**What is expected**
Whenever the string "Main" turns up in a line of the data below, copy that line.

**Extracted material**
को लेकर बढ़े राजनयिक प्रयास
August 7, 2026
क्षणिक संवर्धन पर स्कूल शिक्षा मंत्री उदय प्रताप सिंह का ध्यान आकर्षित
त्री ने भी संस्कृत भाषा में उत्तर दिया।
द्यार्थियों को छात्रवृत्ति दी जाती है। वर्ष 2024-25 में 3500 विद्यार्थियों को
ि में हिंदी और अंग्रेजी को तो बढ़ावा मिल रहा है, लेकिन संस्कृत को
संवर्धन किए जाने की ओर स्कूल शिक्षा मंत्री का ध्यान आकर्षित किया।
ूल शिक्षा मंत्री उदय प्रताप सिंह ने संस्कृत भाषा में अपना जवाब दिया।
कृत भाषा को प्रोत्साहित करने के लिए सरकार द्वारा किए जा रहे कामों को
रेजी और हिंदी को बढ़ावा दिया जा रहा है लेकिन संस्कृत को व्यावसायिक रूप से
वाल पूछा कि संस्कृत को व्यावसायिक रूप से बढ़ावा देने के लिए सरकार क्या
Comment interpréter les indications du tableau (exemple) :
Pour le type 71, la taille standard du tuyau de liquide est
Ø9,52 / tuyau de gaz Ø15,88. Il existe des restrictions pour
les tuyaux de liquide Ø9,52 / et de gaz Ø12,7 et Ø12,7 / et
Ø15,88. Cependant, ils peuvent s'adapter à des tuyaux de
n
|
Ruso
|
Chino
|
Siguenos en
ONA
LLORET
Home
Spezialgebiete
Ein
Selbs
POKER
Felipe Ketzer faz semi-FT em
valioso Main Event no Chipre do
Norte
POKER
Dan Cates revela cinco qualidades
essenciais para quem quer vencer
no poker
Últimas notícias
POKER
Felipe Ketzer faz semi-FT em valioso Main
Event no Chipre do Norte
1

**Response**
valioso Main Event no Chipre do
Felipe Ketzer faz semi-FT em valioso Main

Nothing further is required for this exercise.